A Pakistani paramilitary soldier sits in the back of a vehicle next to the lifeless body of his colleague who was killed by gunmen during a gun battle at a hospital, in Quetta, Pakistan, June 15, 2013.
Pakistani police say a series of gun and bomb attacks in the southwestern Baluchistan province have left about two dozen people dead.

Two of Saturday's attacks took place in the provincial capital, Quetta.

In the first incident, a bomb ripped through a bus carrying female university students, killing at least 14 people.

Investigators say about 20 people were wounded in the bombing, which caused a fire on the bus.

Police say several bombs exploded a short time later at a hospital where many of the bus victims had been taken.

Authorities say unidentified gunmen then opened fire at the hospital and took control of part of the facility.

A local journalist, Shahzada Zulfiqar, told VOA that some reporters were among those who were trapped inside the building as security forces and gunmen exchanged fire.

“When they rushed there the blast occurred and the firing started so they are now caught up in the hospital, surrounded by a heavy force of paramilitary forces.”

Pakistan's interior minister Chaudhry Nisar Ali Khan says the siege ended when security forces stormed the hospital and freed 35 people who were trapped inside.

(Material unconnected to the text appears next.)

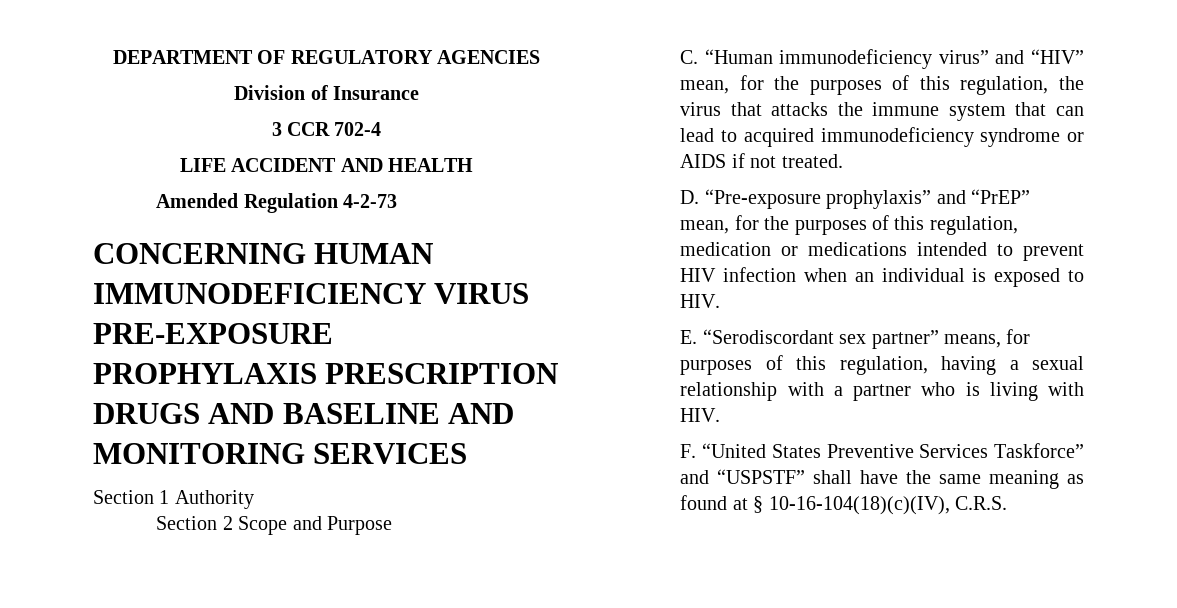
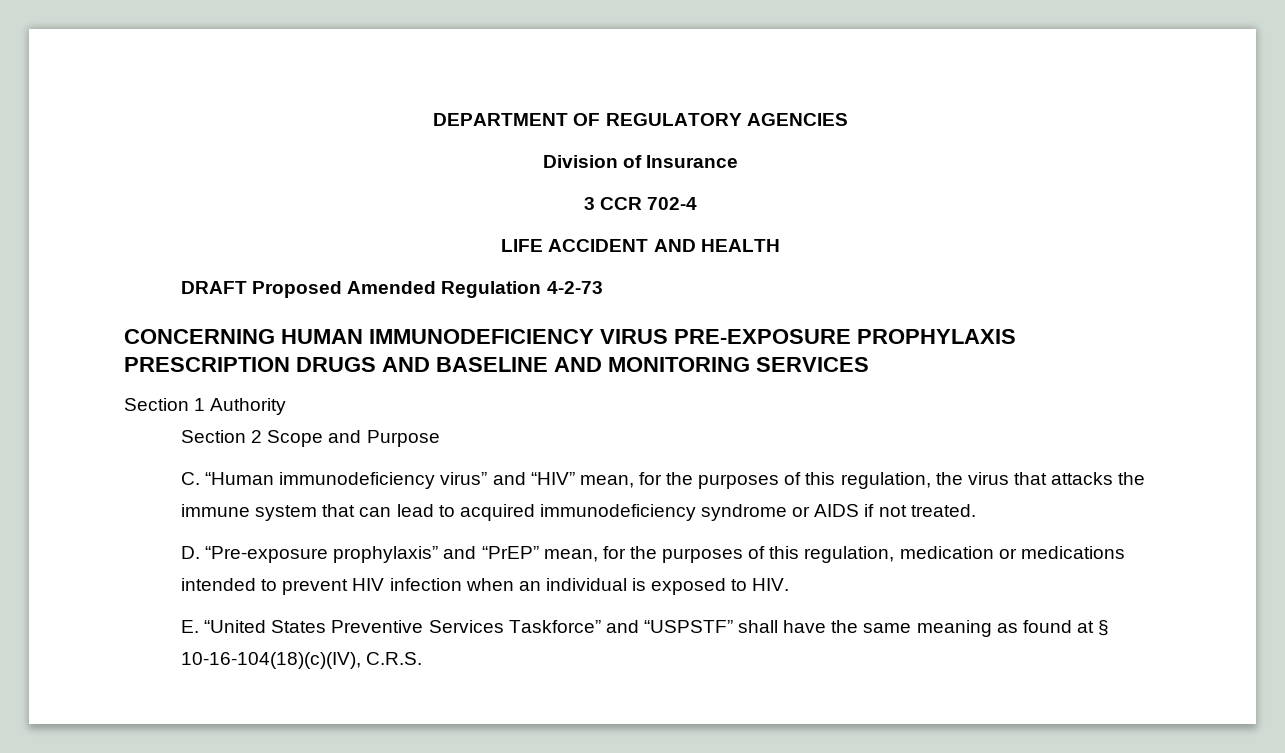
(474, 165) none -> [181,281,343,298] DRAFT Proposed
[702,329,1031,349] [680,355,1084,375] [680,382,1084,401] [680,408,721,422] [680,444,697,458] “Serodiscordant sex partner” means, for purposes of this regulation, having a sexual relationship with a partner who is living with HIV. // F. -> (200, 626) none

Authorities say a deputy city commissioner, four security force officers and four suspected attackers were among those killed at the hospital. Another suspected attacker was arrested.

There were no immediate claims of responsibility. Baluchistan province has been plagued by insurgent unrest.

Earlier Saturday, police said militants destroyed a historic house in Baluchistan province.

Authorities say the attackers planted several bombs near the 19th century wooden residence associated with Pakistan's founder. The attackers shot and killed a police guard in the pre-dawn attack.

The blast occurred in the mountain resort town of Ziarat, where Mohammad Ali Jinnah lived before his death in 1948, a year after he led Pakistan to independence.

Baluchistan is home to several Baluch nationalist groups that demand greater rights and a share of gas and mineral revenues.